Governor Lowe points to even lower rates
- Written by Peter Martin., Visiting Fellow, Crawford School of Public Policy, Australian National University
Reserve Bank Governor Philip Lowe has said two things about unemployment in the past few weeks. Together, they lead to an inescapable conclusion.
The first was in a speech in May, expanded on in a speech in June. At both times the published unemployment rate was 5.2%.
Lowe said in May that while the Reserve Bank had long thought an unemployment rate of 5% was the best that could be achieved without generating worrying inflation, that view has now changed:
From today’s perspective, I think we can do better than this. My judgement of the accumulating evidence is that the Australian economy can support an unemployment rate of below 5% without raising inflation concerns.
It was good news. And then it got better.

• Extracted material
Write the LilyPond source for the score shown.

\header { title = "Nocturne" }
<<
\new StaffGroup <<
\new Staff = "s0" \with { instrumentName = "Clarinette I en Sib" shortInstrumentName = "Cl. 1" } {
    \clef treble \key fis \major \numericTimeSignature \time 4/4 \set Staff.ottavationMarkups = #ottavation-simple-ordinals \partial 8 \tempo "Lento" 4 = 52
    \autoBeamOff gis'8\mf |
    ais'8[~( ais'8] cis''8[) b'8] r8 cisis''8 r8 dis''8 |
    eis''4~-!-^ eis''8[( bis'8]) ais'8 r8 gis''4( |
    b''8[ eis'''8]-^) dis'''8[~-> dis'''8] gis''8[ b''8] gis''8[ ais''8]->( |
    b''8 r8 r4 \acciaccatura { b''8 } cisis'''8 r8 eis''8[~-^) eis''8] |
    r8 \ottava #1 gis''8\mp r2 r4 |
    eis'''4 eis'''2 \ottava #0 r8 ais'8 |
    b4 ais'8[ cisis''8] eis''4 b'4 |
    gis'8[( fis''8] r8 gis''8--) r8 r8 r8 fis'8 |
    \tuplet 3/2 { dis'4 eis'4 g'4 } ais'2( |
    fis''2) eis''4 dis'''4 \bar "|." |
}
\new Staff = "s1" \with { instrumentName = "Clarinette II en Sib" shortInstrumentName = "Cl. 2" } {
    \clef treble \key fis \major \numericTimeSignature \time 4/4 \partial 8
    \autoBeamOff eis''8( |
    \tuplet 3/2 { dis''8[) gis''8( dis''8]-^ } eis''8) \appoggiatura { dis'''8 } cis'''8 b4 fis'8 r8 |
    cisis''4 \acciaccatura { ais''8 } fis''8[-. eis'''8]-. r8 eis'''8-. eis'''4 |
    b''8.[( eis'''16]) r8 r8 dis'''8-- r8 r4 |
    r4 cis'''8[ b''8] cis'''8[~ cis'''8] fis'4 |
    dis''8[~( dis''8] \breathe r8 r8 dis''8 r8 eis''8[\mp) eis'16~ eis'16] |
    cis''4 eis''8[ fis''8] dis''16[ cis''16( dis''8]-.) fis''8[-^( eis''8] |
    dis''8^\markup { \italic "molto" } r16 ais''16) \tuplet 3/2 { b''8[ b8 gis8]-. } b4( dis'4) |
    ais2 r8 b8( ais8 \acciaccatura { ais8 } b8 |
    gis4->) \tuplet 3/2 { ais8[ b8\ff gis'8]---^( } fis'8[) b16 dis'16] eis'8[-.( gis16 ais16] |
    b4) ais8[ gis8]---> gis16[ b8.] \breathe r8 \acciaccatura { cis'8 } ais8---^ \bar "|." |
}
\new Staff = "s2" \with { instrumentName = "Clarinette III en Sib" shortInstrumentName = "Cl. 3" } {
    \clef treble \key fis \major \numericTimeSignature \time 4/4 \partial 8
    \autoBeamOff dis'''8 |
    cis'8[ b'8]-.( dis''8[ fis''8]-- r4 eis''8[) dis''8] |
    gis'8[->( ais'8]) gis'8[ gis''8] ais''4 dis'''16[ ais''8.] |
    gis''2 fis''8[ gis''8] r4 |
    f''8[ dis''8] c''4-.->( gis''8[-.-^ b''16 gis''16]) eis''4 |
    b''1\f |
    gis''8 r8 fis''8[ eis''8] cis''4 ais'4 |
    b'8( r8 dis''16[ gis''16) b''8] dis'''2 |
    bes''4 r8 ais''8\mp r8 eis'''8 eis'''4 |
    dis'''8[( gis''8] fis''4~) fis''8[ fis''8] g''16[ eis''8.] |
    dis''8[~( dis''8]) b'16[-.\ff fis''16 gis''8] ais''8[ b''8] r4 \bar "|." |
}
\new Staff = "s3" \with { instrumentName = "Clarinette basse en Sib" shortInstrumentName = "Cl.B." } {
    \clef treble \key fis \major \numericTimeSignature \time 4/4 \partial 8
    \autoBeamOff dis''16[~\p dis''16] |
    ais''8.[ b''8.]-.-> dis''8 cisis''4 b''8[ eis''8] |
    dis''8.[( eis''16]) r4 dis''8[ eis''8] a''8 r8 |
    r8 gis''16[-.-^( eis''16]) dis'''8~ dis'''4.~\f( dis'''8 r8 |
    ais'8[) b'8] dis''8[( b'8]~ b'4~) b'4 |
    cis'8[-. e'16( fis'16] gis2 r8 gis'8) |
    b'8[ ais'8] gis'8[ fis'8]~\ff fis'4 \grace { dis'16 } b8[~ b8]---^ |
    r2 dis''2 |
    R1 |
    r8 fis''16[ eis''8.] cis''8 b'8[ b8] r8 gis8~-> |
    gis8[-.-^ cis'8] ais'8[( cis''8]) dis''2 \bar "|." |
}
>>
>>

• Work to complete
**A)** Answer these questions from the article on Governor Lowe:
(i) Which school is the writer of the article a Visiting Fellow at?
(ii) What was the published unemployment rate at the time of both speeches?
(iii) What unemployment rate had the Reserve Bank long thought was the best that could be achieved without generating worrying inflation?
**B)** Reproduce the part of the article on Governor Lowe starting with "Governor Lowe points" and going on through "rate was 5.2%.".
The data that comes after the article on Governor Lowe is separate material.

• Solutions in order
**A)**
(i) The Crawford School of Public Policy, Australian National University.
(ii) 5.2%.
(iii) 5%.

**B)**
Governor Lowe points to even lower rates
- Written by Peter Martin., Visiting Fellow, Crawford School of Public Policy, Australian National University
Reserve Bank Governor Philip Lowe has said two things about unemployment in the past few weeks. Together, they lead to an inescapable conclusion.
The first was in a speech in May, expanded on in a speech in June. At both times the published unemployment rate was 5.2%.